A fibrilação atrial tem várias classificações. Veja abaixo

  • Fibrilação atrial paroxística é aquela em que os sintomas como falta de ar, dor no peito e tontura melhoram espontaneamente, sem necessitar de tratamento médico. As manifestações acontecem em torno de uma semana e podem durar de minutos a horas
  • Fibrilação Atrial Persistente se caracteriza por episódios que duram de sete dias até um ano. Nesses casos, os sintomas melhoram sozinhos, ou seja, é preciso usar medicamentos e outros tratamentos para normalizar os batimentos cardíacos
  • Fibrilação Persistente de Longa Duração: Nesse tipo, as características são semelhantes à fibrilação persistente, porém tem duração maior que um ano. Uma peculiaridade é que devido às inúmeras alterações nos impulsos elétricos, o próprio músculo cardíaco emite os sinais que desencadeiam a fibrilação atrial.
  • Fibrilação Atrial Permanente: São os casos em que a doença se torna refratária aos tratamentos, ou seja, os procedimentos como a ablação por cateter não conseguem reverter a alteração do ritmo cardíaco

Tratamento precoce é chave para evitar a progressão da doença

Em resumo, cerca de 75% dos pacientes são diagnosticados com a fibrilação paroxística ou persistente. Além disso, 1 em cada 5 pacientes progridem da fibrilação atrial paroxística para a persistente após um ano do diagnóstico.

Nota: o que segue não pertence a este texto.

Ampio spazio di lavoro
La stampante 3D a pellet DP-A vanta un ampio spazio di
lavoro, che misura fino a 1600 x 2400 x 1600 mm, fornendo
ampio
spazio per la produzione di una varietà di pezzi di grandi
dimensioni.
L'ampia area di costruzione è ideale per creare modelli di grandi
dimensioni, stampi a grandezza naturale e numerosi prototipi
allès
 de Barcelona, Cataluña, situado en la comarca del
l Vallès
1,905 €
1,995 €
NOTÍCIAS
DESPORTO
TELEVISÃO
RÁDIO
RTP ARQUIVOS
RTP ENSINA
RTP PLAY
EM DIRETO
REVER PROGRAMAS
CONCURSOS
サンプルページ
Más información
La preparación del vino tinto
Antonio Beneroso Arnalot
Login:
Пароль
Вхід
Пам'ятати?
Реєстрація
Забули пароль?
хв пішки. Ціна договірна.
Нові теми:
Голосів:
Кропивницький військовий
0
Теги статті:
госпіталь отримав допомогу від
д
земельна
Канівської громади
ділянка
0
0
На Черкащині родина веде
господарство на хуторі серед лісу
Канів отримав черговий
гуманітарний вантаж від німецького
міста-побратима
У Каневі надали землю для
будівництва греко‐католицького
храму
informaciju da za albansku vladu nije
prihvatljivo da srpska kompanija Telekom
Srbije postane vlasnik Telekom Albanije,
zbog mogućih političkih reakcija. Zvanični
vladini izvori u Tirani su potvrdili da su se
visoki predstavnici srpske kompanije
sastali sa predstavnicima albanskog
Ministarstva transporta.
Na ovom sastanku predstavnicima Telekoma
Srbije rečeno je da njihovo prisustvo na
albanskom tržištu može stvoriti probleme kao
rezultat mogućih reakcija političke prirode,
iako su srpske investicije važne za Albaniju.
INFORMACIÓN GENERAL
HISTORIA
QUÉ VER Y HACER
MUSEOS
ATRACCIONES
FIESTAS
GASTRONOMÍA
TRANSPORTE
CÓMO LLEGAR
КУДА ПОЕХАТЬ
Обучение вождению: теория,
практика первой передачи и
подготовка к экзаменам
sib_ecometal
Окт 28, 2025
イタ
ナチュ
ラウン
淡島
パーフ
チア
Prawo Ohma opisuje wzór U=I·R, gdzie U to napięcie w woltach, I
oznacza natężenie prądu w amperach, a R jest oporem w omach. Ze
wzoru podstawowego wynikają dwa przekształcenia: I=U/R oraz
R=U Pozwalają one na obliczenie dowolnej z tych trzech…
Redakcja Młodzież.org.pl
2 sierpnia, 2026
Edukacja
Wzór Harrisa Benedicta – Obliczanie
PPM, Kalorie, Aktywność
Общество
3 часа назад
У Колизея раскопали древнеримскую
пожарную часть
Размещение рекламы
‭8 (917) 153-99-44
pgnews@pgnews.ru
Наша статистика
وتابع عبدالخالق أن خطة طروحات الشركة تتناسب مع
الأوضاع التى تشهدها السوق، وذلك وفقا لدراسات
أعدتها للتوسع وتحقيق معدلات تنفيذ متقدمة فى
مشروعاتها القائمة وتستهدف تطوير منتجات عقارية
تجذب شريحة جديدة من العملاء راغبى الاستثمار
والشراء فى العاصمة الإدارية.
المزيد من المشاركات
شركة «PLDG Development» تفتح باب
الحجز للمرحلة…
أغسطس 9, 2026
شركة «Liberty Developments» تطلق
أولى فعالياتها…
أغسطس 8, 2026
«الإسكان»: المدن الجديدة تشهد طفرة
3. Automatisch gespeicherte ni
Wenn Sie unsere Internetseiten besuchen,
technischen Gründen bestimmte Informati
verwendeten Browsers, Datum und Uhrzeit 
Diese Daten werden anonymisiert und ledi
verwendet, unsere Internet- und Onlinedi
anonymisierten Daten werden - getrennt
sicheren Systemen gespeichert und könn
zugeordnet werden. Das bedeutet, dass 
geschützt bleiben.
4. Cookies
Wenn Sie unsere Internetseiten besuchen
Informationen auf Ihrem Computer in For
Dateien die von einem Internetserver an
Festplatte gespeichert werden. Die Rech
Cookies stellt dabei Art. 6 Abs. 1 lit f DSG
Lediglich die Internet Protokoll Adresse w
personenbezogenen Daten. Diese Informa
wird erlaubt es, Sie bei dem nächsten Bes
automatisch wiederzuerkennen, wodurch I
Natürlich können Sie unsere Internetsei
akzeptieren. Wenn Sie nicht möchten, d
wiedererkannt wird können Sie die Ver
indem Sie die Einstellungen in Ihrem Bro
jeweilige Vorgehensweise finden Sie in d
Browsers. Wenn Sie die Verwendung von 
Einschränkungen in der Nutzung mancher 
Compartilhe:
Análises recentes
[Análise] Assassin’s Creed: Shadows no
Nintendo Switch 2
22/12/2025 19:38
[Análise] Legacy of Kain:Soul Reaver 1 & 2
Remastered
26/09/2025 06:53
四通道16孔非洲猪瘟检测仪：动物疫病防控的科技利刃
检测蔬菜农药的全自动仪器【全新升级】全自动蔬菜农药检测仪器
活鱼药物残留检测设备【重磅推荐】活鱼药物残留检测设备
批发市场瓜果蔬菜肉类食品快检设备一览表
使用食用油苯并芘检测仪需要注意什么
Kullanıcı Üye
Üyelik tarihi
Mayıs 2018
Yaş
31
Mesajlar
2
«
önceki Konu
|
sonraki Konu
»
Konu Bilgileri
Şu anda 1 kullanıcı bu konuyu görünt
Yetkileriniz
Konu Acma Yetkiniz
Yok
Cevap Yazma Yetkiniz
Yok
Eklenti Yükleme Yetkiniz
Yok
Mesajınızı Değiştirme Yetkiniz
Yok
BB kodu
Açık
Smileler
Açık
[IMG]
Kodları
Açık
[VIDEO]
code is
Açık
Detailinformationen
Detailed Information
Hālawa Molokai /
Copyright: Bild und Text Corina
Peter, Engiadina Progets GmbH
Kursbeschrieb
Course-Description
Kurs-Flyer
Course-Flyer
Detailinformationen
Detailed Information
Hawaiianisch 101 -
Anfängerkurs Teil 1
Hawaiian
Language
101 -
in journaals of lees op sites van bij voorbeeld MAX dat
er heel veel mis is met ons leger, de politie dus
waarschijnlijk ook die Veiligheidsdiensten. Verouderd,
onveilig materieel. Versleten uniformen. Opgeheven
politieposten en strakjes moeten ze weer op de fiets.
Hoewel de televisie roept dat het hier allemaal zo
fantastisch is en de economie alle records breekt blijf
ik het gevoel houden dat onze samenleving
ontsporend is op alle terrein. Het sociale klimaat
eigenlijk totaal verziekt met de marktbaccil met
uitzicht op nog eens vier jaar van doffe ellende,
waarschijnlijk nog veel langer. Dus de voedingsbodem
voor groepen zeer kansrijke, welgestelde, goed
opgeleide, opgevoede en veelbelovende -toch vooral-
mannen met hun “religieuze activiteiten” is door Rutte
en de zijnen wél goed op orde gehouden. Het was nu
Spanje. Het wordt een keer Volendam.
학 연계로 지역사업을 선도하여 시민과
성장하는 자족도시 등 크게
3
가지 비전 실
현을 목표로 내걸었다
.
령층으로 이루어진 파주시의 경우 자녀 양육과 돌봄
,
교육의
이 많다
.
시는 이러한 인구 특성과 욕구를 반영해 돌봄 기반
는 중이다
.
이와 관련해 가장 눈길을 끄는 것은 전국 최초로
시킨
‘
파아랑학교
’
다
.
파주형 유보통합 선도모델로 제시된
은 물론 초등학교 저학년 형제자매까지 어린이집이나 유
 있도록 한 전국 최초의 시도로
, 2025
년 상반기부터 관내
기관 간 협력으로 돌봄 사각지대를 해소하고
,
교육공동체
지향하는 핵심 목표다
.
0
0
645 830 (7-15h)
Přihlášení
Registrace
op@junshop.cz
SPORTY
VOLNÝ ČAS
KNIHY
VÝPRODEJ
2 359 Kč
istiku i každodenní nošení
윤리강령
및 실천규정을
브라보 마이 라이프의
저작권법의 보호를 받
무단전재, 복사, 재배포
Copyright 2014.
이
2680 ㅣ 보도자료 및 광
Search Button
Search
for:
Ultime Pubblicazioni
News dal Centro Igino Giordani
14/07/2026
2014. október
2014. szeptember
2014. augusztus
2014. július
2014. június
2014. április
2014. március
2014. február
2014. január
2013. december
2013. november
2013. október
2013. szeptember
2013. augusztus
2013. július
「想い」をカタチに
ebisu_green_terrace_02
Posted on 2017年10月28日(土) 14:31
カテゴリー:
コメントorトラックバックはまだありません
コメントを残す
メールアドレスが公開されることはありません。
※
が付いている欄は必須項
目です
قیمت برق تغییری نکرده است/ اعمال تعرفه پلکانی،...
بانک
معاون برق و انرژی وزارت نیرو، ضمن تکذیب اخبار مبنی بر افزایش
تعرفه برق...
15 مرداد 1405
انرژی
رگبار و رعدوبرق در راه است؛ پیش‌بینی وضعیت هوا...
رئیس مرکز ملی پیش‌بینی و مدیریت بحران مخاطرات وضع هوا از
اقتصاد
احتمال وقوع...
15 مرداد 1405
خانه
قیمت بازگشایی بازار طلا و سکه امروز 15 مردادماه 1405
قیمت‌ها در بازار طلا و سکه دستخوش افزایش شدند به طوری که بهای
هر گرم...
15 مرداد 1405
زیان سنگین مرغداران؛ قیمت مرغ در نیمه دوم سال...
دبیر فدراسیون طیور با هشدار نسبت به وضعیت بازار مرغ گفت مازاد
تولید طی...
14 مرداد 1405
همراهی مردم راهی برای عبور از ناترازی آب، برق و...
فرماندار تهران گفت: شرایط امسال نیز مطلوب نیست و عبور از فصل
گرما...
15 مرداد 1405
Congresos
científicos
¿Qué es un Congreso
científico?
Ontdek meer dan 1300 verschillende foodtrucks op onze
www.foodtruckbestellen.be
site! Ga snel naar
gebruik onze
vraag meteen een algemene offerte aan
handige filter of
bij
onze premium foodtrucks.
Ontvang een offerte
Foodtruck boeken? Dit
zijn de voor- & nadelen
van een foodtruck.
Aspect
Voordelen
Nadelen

“O tratamento precoce da fibrilação atrial é essencial para interromper a progressão da doença para forma persistente. Essa forma é a que mais causa sintomas, de forma mais frequente e prolongada, impactando na redução da qualidade de vida e na saúde em geral”, reforça Dra. Daniele.
A fibrilação atrial é tratada de acordo com sua classificação.

“Frequentemente usamos medicações para prevenir a formação de coágulos para prevenir um AVC e outro eventos relacionados à formação de trombos. Também prescrevemos medicamentos para controlar a frequência cardíaca”, diz a cardiologista.

A médica acrescenta que há também os tratamentos não medicamentosos. “A cardioversão é procedimento não invasivo em que o coração recebe um choque elétrico controlado com a finalidade de restabelecer seu ritmo normal. Outro tratamento é a ablação por cateter no qual o médico insere um tubo fino e flexível (cateter) nos vasos sanguíneos até que ele alcance o coração. O objetivo é destruir as vias elétricas anormais do tecido cardíaco para normalizar os batimentos”, finaliza a médica.


É possível prevenir?

Existem alguns casos de fibrilação atrial que estão ligados a doenças genéticas ou congênitas não é possível prevenir. Por outro lado, há diversos fatores de risco modificáveis que podem reduzir a chance de desenvolver essa arritmia. Veja abaixo.

  • Pratique atividades físicas regularmente
  • Pare de fumar
  • Reduza o consumo de bebidas alcoólicas
  • Alimente-se de forma saudável, reduzindo consumo de gorduras e açúcar
  • Gerencie o estresse
  • Realize check up cardíaco anual, especialmente após os 40 anos e se portador de doenças crônicas, como pressão alta, diabetes etc.